45,000 teachers slip vetting net
Calls for tighter laws protecting pupils after details of loophole emerge
AS many as 45,000 teachers could escape garda vetting on their suitability to work with children because of a loopohle that gives them the right to refuse the checks.
Current legislation allows older primary and secondary school teachers to avoid the process -- despite plans to start vetting them later this year.
A total of 25,000 newer teachers who registered with the Teaching Council since 2006 have already been checked for any previous convictions or prosecutions.
However, no checks have been conducted on teachers who were automatically registered with the council when it was formally established that year.
The council said a lack of resources has delayed the roll-out of vetting to these older teachers until now.
Under the garda vetting procedures, details of all convictions and prosecutions are disclosed to the school -- with any crimes or allegations relating to child protection being of paramount importance as they would almost certainly preclude someone from working with children.

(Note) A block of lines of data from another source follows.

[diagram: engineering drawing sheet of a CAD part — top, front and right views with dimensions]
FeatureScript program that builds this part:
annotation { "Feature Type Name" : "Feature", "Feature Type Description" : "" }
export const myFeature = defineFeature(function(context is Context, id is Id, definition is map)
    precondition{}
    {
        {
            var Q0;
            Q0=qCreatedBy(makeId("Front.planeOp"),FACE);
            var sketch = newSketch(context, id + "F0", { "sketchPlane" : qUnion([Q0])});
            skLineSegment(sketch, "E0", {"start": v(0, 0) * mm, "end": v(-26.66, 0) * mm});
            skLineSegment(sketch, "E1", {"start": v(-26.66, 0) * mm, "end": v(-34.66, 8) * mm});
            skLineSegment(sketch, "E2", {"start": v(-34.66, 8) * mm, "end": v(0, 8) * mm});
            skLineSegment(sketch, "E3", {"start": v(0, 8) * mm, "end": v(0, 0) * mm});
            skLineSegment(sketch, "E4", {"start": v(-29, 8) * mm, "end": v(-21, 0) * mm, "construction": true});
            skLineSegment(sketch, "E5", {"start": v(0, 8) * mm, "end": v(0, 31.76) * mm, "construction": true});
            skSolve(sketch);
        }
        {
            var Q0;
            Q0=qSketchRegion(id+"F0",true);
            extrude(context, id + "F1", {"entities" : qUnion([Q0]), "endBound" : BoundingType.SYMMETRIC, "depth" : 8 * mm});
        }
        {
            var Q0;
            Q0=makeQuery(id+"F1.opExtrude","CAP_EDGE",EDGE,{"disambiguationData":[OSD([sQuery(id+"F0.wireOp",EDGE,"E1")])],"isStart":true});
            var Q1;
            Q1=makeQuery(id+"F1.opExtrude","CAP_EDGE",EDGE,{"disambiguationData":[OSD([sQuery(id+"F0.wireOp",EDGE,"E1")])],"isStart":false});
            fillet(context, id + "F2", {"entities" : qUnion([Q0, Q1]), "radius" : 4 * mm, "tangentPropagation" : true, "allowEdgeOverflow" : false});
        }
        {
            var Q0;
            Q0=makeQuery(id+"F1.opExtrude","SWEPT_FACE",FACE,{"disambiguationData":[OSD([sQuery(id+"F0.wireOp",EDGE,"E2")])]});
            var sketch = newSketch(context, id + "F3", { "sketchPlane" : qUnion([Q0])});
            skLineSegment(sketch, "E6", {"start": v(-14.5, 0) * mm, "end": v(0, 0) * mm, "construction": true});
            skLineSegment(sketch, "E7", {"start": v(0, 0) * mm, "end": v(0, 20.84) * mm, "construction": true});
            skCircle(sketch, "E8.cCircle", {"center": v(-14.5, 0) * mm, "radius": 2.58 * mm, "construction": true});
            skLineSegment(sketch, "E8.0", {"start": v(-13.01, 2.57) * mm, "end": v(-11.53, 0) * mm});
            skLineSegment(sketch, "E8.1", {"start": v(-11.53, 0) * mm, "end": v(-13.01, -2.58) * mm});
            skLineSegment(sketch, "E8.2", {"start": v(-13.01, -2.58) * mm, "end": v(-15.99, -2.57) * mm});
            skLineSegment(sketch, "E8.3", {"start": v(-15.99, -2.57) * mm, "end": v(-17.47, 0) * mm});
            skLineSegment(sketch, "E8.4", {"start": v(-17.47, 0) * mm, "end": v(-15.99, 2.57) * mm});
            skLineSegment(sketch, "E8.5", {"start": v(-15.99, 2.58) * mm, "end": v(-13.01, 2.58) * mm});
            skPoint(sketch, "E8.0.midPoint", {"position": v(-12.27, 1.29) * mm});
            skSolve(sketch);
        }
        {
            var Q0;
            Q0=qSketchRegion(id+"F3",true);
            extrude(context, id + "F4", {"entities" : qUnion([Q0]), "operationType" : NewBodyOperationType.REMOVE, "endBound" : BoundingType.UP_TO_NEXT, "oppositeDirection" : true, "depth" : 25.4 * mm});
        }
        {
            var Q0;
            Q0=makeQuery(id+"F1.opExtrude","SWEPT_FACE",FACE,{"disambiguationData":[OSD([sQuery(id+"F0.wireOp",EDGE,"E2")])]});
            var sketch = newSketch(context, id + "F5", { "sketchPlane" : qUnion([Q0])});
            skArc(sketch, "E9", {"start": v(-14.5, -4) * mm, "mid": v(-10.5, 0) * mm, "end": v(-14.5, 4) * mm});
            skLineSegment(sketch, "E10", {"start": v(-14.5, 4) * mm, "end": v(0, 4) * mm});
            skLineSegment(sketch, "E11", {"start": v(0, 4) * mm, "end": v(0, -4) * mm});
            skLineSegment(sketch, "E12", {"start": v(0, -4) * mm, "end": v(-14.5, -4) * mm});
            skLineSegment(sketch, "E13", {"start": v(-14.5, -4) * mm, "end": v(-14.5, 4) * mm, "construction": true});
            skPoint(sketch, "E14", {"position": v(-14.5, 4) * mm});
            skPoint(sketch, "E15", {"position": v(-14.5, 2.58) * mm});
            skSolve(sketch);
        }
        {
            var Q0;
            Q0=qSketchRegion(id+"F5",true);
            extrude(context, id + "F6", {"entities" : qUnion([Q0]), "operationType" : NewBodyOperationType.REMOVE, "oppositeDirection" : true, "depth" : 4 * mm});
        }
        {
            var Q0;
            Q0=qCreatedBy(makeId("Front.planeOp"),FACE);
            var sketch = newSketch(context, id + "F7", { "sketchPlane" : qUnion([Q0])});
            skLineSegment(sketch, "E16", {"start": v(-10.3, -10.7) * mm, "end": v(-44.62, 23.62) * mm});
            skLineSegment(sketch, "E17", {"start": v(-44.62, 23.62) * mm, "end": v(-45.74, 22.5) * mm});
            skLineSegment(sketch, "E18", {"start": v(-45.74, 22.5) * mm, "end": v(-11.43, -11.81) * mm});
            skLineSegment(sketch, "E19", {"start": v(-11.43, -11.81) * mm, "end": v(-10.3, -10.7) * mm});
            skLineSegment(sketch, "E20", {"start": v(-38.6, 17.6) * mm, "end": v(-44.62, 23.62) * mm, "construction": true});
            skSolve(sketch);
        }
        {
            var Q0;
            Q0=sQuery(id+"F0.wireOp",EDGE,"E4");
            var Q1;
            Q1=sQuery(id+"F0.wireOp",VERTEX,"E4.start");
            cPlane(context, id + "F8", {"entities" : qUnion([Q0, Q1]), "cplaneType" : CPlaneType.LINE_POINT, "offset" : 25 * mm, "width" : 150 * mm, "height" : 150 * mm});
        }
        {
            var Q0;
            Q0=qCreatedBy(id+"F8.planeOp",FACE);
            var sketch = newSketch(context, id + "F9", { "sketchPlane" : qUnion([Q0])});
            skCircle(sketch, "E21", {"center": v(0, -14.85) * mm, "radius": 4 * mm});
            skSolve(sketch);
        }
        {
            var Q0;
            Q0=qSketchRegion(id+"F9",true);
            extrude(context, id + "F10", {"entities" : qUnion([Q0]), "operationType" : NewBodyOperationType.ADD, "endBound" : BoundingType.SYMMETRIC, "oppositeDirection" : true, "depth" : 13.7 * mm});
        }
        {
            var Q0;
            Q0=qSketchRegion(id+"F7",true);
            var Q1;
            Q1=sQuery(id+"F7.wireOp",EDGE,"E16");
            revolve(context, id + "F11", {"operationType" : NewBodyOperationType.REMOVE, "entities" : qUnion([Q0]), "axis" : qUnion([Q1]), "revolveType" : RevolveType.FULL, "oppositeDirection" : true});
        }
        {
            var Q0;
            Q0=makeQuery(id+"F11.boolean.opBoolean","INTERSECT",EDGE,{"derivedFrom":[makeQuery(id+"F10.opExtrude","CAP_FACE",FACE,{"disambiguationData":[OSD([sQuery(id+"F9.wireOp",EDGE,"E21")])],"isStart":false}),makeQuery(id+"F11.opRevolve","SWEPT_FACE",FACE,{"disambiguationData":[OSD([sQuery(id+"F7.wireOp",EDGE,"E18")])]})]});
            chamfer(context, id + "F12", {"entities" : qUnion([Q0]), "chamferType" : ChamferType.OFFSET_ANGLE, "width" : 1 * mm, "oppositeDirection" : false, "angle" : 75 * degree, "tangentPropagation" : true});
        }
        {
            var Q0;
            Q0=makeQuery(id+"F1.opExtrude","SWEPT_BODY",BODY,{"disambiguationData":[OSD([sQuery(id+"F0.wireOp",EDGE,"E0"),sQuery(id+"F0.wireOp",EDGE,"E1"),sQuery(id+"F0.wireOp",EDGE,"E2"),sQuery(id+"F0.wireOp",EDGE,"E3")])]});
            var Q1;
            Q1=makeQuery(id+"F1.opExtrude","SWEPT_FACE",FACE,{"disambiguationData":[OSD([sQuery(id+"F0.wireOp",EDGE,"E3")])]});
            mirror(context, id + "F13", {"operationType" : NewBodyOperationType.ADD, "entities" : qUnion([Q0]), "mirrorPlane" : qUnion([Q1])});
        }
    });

Sources confirmed that as long as the older teachers pay their annual registration fee of €90 to the council and remain in their existing school they can avoid vetting.
Now pressure is building up to amend the Teaching Council Act 2001 to link vetting with the annual renewal of registration. The council wants the legislation to ensure that all teachers working in Ireland have been vetted -- with the process repeated every number of years. It is seeking extra staff to help collate and process the applications to the Garda Vetting Unit.
Unions said last night that tightening up the vetting process should be a priority for the new education minister.
The council is understood to have drafted wording which it wants the new minister to enact as soon as possible.
In addition it is asking the minister to sign the order "commencing" Section 30 of the act which requires all teachers to register with the council before they get paid.
Registration with the council is not mandatory -- although non-membership would most likely make it harder for a teacher to find employment in a school.
The outgoing Education Minister Mary Coughlan said that as much as possible of the vetting process should be done electronically rather than relying on the current paper-based approach.
At a meeting this week, the Catholic Primary School Management made it clear that it wants individual schools to have a role as well in the final process for individual teachers.
The department said that while vetting is important, it is only one element of thorough recruitment and selection procedures.
"As part of robust child protection arrangements, it is also important for school authorities to seek and follow up on references and to satisfactorily account for any unexplained gaps in employment records/ curriculum vitae," it added.